----- Provided text
1. “Every Ghetto Every City” – Lauryn Hill, The Miseducation of Lauryn Hill (1998)

I started with this song for two reasons: for one, this particular song felt like an appropriate intro for a musical retrospective. Two, The Miseducation of Lauryn Hill is one of my favorite albums of all time and since it's release in 1998 I’ve discovered there has never been a time in my life or a situation in which this album felt anything less than perfect. To me this is an album for all occasions.

 

2. “Peace Train” – Cat Stevens, Teaser & the Firecat (1971)

Lets start at the beginning... Growing up in Marino Valley California my earliest introductions to music came from my mother. We didn't live in a house where there was often music so the occasions when my mother would put a record on our record player stand out as particularly vivid memories for me. Being the youngest of three, my brothers started school before me and I can remember being at home alone with my mom when the house was most quiet and the storm and cacophony of having 3 boys was temporarily calmed she would turn off the tv and put on the music that i much later realized comprised the score of her young adulthood. Peter Paul and Mary, The Carpenters, Harry Chapin, Cat Stevens, Simon and Garfunkle, and other folk pioneers of the 60's, 70's and 80's. Too young to have a real understanding of music these songs became embedded as a part of me right along side learning to speak the English language. This one in particular I can recall my mother quietly singing to herself often. 

 

3.”You Never Can Tell” – Chuck Berry

Truth is I probably learned to dance before I learned to walk. Music and dance are inseparable concepts in my life, like mind and spirit intuitively and fluidly linked. I’ve had many dance inspirations in my life, images that etched themself in my mind as well as my body to make up my particular dance style. Watching John Travolta and Uma Thurman dance to this song in pulp fiction is one of those inspirations.

 

 4. “Lets Dance” –David Bowie, Changes (1983)

David Bowie passed in my 29th year and his death revealed a deeper connection to him and his music than I realized. my generation is one of the earliest to experience portable music devices weaving our experiences seamlessly with our own personal film score. Music is a part of our lives and it’s easy to take for granted that this soundtrack is not just an inherent ambiance that exists just for us. This song is in my top 10 favorite songs of my life, and I loved this song before I even knew it was David Bowie. When he died I listened to his albums and realized how much of his music I had attached to specific moments and memories in my life. David Bowie's music resonates with me in a way that makes me feel like songs like this were written exclusively for me.

 

5. “Rock With You” – Micheal Jackson, Off the Wall(1979)

I would be remiss if I did not include Micheal Jackson on this mix. He stands above and beyond as, hands down, the greatest dance, music, and performance inspirations in my life. At the age of 6 or 7 I was practicing endlessly to emulate the magic that Micheal Jackson seemed to exude in his videos. A Micheal Jackson music video coming on TV was cause enough to immediately drop everything and study with joy and awe every second. I’m certain if it were not for Micheal Jackson I would not love dancing as much as I do today. While something like “Black or White”, or “Smooth Criminal” would be more representative of the Micheal Jackson of my era, i've included this song because its one of my favorites.
----------
----- Data supplied
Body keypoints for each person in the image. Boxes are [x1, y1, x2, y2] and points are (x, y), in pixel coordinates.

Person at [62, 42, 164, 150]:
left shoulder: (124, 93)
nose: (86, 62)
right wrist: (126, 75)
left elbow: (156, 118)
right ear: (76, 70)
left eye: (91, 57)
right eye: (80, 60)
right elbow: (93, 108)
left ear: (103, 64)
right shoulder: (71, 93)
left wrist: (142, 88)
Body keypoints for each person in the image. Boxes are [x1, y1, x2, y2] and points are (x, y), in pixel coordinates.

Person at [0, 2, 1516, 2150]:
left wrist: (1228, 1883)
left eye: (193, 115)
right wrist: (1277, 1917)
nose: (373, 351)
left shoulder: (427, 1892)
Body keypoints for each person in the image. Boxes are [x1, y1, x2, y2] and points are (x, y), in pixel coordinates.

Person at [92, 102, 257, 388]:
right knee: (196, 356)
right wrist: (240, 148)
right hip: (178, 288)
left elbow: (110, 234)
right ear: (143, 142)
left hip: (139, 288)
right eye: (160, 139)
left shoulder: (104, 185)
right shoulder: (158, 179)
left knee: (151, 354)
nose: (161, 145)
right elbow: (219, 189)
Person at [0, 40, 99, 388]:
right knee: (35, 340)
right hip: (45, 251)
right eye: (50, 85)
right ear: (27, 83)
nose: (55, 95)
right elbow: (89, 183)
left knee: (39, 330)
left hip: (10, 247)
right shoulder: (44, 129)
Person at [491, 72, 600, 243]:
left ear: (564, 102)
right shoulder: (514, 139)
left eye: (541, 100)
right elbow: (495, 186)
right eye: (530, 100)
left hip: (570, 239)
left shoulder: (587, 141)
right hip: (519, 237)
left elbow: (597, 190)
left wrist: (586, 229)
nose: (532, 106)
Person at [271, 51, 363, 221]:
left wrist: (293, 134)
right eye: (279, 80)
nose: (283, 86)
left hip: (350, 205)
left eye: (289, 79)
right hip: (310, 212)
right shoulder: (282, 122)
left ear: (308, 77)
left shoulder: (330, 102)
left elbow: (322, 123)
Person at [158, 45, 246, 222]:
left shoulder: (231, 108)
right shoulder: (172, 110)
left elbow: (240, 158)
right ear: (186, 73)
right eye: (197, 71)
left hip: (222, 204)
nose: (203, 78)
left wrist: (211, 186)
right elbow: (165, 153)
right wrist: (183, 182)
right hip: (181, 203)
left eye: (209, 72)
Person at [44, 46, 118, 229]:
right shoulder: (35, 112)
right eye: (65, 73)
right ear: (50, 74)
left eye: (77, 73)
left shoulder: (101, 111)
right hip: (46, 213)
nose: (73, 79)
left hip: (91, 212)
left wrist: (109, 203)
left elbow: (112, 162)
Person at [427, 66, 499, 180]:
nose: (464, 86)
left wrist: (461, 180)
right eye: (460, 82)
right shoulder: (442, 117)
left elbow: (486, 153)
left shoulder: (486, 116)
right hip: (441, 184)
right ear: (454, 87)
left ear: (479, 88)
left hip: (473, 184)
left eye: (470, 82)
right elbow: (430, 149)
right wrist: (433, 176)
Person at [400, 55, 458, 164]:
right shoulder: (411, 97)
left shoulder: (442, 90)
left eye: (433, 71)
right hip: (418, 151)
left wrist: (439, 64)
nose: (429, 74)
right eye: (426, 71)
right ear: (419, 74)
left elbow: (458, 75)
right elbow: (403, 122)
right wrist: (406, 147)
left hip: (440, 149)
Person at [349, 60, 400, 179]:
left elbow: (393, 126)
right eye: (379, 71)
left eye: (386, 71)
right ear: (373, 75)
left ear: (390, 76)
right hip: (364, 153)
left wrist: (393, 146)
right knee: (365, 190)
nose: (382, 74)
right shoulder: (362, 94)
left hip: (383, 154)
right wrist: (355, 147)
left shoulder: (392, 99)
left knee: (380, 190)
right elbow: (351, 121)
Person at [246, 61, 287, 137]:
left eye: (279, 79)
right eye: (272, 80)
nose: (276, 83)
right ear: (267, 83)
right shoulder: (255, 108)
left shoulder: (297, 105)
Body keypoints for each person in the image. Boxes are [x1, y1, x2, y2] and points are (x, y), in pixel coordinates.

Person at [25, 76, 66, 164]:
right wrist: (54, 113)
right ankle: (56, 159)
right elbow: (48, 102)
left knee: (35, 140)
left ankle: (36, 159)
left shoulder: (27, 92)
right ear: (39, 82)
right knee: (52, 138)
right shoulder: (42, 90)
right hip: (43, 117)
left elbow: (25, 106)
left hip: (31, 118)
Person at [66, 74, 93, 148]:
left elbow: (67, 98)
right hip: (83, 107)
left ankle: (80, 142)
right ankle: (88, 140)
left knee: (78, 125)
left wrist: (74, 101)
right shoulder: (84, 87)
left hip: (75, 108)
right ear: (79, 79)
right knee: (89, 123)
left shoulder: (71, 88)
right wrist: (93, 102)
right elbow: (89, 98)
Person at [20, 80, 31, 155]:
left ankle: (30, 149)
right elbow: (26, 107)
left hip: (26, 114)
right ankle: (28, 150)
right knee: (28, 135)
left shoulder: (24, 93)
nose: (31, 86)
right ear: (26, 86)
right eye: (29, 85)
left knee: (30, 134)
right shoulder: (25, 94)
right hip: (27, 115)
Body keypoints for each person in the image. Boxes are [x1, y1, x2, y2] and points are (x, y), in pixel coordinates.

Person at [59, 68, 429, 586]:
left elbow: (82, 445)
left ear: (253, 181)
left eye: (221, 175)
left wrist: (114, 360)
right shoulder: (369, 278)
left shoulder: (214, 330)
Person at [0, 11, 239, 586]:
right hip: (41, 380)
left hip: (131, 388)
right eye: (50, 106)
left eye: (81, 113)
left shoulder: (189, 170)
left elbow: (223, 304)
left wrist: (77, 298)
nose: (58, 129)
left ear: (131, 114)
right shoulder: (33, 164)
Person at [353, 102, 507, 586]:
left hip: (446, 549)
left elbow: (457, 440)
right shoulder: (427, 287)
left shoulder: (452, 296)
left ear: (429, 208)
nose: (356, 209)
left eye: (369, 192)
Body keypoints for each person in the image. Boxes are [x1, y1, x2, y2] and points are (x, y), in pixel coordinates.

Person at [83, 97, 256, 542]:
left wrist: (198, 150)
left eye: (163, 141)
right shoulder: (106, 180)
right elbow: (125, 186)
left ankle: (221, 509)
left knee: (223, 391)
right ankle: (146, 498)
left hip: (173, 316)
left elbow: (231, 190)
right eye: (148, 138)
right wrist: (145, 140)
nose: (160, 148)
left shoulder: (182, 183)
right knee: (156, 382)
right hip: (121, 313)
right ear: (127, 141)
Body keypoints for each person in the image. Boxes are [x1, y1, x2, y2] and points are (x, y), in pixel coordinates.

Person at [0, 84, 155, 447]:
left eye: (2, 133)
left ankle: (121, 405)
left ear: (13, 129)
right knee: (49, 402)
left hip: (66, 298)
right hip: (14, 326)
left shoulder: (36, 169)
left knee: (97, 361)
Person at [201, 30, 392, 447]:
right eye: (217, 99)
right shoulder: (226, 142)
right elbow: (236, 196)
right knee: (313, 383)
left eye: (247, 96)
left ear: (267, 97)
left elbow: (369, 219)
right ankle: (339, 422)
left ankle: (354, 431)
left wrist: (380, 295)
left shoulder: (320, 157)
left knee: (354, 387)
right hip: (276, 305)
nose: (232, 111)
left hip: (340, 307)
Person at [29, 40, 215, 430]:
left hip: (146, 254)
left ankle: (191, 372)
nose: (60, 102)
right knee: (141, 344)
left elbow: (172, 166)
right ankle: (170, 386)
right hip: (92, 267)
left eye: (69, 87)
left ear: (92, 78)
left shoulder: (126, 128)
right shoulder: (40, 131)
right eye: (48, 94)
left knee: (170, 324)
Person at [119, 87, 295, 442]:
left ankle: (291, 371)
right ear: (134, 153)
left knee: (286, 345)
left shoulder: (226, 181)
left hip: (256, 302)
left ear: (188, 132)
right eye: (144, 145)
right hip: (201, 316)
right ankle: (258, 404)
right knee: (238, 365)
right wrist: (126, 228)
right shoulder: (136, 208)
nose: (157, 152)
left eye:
----------
> **What you need to do**
Answer these questions about the music retrospective:
(a) Which album does the writer call "an album for all occasions"?
(b) In which film did John Travolta and Uma Thurman dance to "You Never Can Tell"?
(c) At what age was the writer practicing to emulate the singer of "Rock With You"?

> **Exercise answer**
(a) The Miseducation of Lauryn Hill
(b) Pulp Fiction
(c) 6 or 7